「……ひ!…さひ!朝日!」
「…はっ!はぁはぁ…よ、ぞら…?」
「大丈夫?かなり魘されていたわよ?」
冷や汗か、寝衣はグチャグチャだった。
息も切れていて、俺がそれを物語った。
「あ…あぁ、うん、大丈夫だ。」
「そうゆうときって、大丈夫じゃないのよ?」
「…っ、」
時計の針は4時を指している。
もう、寝れそうにもない。
「兄貴が…夢に、出てきて…『諦めろ』って、言ってきたんだ。

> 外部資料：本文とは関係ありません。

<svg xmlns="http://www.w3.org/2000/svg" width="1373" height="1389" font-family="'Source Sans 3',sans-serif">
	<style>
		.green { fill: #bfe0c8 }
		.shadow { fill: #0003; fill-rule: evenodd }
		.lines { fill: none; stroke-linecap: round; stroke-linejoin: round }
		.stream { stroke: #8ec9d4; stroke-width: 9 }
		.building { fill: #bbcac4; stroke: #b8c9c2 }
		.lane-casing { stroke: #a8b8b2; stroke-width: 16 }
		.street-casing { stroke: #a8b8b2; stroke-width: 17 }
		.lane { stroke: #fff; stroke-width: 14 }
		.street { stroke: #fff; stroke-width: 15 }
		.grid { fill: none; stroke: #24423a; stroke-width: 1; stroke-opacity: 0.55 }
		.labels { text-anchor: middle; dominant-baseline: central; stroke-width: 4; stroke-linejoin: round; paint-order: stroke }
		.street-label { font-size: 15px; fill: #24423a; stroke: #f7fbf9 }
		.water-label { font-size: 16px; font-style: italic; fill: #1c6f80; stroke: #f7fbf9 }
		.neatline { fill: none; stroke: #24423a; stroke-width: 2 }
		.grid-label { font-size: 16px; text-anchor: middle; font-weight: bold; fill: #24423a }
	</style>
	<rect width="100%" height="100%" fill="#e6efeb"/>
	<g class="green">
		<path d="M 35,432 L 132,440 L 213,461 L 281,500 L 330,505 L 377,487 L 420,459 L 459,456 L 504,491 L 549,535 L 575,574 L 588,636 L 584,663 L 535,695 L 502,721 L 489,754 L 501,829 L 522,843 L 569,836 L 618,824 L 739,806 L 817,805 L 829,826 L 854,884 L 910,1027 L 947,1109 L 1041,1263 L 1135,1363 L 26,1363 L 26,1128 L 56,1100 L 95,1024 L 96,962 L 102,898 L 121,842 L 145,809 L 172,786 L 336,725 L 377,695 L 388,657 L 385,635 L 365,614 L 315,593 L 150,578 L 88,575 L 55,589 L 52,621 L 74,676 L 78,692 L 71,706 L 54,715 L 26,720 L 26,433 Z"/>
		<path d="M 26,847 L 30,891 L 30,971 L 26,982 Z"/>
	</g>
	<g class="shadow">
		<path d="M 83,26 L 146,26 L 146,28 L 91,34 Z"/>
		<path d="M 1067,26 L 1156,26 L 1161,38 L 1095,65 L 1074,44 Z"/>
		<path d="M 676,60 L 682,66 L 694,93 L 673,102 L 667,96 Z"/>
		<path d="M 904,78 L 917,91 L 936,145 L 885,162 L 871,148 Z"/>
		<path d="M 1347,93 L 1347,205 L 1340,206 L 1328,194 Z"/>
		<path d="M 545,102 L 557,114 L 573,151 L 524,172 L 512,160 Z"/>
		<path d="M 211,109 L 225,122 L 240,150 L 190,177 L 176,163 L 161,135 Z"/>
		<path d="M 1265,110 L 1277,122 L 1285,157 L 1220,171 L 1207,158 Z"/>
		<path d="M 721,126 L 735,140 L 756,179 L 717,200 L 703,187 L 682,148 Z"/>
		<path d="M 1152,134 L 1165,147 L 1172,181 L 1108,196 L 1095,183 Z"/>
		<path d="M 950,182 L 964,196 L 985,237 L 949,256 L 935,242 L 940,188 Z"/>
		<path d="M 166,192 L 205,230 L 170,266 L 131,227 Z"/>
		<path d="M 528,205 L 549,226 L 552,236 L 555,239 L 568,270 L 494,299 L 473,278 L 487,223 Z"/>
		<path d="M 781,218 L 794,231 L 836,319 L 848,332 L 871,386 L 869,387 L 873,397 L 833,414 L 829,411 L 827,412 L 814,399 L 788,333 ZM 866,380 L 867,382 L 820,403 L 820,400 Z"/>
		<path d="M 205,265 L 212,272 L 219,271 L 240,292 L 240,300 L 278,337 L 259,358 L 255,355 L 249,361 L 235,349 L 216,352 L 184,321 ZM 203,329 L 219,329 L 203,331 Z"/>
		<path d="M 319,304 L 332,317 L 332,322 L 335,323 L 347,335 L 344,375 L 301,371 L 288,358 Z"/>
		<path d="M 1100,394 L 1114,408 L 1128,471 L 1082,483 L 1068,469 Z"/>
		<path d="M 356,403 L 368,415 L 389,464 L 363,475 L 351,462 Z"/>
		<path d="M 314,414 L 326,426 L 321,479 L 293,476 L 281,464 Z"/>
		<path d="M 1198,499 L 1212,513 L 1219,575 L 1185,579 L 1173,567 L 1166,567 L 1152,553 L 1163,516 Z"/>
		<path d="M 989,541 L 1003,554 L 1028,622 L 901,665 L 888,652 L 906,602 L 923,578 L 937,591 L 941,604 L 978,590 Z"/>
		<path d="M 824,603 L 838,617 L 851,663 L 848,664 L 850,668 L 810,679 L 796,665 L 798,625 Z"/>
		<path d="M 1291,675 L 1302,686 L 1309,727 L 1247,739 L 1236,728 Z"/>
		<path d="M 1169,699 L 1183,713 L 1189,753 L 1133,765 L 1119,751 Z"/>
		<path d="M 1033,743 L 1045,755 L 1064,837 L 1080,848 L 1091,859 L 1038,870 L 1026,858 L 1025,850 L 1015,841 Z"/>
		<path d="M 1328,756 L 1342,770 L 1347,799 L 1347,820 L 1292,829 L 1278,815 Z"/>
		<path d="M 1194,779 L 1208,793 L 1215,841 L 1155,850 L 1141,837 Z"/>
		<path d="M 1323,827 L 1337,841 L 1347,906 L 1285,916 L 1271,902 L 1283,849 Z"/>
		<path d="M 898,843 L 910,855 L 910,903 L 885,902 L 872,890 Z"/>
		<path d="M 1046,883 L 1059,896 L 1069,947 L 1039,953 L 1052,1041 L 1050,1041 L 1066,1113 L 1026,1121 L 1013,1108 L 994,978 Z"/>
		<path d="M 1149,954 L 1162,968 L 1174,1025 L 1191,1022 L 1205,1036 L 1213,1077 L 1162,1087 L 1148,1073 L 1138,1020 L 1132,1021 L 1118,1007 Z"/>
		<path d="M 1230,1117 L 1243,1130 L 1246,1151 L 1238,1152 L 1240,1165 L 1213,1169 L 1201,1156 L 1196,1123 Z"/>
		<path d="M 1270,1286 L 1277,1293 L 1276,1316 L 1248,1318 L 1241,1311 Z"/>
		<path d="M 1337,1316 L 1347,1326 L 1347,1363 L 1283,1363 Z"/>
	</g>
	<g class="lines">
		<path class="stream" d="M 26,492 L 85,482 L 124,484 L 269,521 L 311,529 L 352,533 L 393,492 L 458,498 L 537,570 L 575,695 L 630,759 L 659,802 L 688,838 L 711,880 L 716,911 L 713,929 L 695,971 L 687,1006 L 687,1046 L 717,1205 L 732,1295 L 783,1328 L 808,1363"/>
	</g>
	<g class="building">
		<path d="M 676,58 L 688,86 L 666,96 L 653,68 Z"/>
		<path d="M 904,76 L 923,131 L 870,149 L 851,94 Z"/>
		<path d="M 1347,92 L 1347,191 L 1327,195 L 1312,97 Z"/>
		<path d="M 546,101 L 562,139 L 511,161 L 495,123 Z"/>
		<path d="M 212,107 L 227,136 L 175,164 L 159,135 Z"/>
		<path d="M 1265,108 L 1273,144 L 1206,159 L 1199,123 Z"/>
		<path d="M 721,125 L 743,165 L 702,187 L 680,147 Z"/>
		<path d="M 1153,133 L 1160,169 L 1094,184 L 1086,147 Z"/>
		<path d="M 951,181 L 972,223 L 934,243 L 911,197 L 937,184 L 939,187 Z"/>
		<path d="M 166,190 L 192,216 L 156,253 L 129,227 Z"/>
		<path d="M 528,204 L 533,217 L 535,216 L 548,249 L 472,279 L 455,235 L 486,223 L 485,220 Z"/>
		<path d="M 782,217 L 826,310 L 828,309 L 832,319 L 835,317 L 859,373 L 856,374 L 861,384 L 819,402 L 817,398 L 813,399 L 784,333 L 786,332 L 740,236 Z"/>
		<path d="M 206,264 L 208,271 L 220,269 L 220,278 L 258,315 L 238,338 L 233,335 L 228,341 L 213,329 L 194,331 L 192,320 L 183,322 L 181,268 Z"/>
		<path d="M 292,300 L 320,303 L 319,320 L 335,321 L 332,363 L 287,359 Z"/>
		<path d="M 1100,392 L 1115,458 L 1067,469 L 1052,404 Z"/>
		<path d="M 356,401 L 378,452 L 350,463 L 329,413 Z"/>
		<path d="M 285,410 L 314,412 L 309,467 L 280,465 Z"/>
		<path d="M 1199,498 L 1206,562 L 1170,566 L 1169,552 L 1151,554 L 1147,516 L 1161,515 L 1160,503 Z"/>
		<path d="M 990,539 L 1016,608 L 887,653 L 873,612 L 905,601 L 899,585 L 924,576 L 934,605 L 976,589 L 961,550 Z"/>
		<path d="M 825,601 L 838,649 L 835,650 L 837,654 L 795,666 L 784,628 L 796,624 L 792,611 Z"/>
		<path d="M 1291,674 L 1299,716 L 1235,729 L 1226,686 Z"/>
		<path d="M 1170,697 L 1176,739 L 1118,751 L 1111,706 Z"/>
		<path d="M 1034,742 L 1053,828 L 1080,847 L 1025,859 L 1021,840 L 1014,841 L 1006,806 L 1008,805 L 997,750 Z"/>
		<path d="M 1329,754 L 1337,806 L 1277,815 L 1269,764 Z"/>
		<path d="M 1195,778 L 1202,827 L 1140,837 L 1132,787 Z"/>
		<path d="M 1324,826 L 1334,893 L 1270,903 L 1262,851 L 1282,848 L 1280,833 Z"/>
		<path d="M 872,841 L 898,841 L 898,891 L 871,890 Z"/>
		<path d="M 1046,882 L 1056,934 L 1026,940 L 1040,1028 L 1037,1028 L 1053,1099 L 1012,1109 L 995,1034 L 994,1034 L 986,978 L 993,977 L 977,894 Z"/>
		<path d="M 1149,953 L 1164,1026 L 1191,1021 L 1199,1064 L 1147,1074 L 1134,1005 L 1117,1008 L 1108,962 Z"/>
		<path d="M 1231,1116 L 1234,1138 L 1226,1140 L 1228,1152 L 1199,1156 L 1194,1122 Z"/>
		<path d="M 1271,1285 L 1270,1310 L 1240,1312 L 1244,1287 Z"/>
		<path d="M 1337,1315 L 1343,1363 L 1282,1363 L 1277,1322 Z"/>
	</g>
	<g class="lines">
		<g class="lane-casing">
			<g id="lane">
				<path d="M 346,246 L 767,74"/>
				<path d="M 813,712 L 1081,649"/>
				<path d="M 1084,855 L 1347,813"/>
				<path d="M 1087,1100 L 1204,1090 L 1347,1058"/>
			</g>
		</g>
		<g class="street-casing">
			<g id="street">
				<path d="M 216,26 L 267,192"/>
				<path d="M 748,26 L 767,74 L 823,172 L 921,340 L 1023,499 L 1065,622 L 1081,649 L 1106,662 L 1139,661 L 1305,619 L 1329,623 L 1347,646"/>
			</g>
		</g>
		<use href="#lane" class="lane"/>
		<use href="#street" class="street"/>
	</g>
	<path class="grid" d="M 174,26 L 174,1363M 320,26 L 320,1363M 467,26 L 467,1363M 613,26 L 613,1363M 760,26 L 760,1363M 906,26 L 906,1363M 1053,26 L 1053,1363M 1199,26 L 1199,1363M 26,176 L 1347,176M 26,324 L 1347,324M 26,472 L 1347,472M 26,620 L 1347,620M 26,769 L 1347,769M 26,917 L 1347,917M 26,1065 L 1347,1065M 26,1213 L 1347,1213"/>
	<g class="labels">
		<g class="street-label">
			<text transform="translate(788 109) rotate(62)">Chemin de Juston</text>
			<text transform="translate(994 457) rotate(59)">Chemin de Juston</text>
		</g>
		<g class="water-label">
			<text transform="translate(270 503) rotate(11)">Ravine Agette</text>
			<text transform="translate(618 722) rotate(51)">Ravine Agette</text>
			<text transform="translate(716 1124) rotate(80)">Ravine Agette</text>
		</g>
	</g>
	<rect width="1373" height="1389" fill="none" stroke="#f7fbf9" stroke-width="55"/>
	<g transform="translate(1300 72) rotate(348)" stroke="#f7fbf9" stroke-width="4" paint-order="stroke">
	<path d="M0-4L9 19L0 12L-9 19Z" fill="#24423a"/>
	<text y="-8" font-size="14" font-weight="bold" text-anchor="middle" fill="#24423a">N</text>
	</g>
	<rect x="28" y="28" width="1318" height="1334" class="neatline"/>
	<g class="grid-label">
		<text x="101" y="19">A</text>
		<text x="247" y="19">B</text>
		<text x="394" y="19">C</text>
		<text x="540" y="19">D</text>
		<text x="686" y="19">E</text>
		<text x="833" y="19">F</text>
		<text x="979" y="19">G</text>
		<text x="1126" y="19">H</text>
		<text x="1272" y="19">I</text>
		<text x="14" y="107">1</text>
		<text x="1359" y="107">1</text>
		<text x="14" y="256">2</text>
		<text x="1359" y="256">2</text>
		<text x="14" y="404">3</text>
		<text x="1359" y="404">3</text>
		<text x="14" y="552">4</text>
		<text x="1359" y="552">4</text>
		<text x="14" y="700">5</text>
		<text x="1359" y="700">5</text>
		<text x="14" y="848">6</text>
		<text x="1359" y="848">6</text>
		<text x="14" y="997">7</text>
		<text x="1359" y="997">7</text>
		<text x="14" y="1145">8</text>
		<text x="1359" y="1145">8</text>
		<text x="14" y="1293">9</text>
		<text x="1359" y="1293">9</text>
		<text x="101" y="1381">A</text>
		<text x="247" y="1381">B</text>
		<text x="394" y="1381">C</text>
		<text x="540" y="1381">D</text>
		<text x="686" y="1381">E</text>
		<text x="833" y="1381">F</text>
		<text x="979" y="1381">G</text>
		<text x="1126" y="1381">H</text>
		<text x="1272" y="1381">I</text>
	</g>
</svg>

」
自然と思い出される夢の記憶。
外は雨が降っていた。
あれほど顔の暗い兄は初めてだった。
いつも爽やかで明るく笑っていた夕日。
俺が辛いときはひたすら慰めてくれて、俺が嬉しいときは一緒に喜んでくれた。
「兄貴はそんな事言わない…!そんなの、分かってるのに……怖くて…」
誰にも否定されなかったから、怖いのだ。
「はぁ…すまねぇ…俺、ダサッ…」
悪夢を怖がっている。
彼女の前で顔をびしょびしょにする自分が格好悪くて仕方ない。
のに……
「なんでダサいなんて言うのよ。」
やっぱり馬鹿ね、と罵られた。
「怖い夢は誰でも見るし、それで泣いたっていいのよ。怖かったでしょう?もう大丈夫よ。」
なんだか、子供心がくすぐられて変な気持ちだ。
抱きしめてくれる夜空に身を任せてみた。
「それに、お義兄さんはそんな事言わないわ。朝日を応援するはずよ。」
「なんで…」
私夕日さんに会ったことがあるの、と言った。
「え…えぇ!」
「最近私も知ったから、言ってないも当然ね。」
それは夜空がまだ小学2年生のときだそうだ。
ウィーンの音楽祭でのこと。
(お父さんと逸れちゃった…また、怒られるかも…)
あまりの人の波に元父と逸れてしまった夜空。
いくら探そうと見つからなかったそう。
『?どうしたの?もしかして逸れちゃった?』
そんなときに助けてくれたのが、夕日だという。
強い警戒心故話すことはしなかったそうだが、手を繋いで一緒に探してくれた、と言った。
「夕日さんの写真を見たときはほんとに驚いたわ。まさかお義兄さんだなんて。」
だから言った、兄はそんな事言わない、と。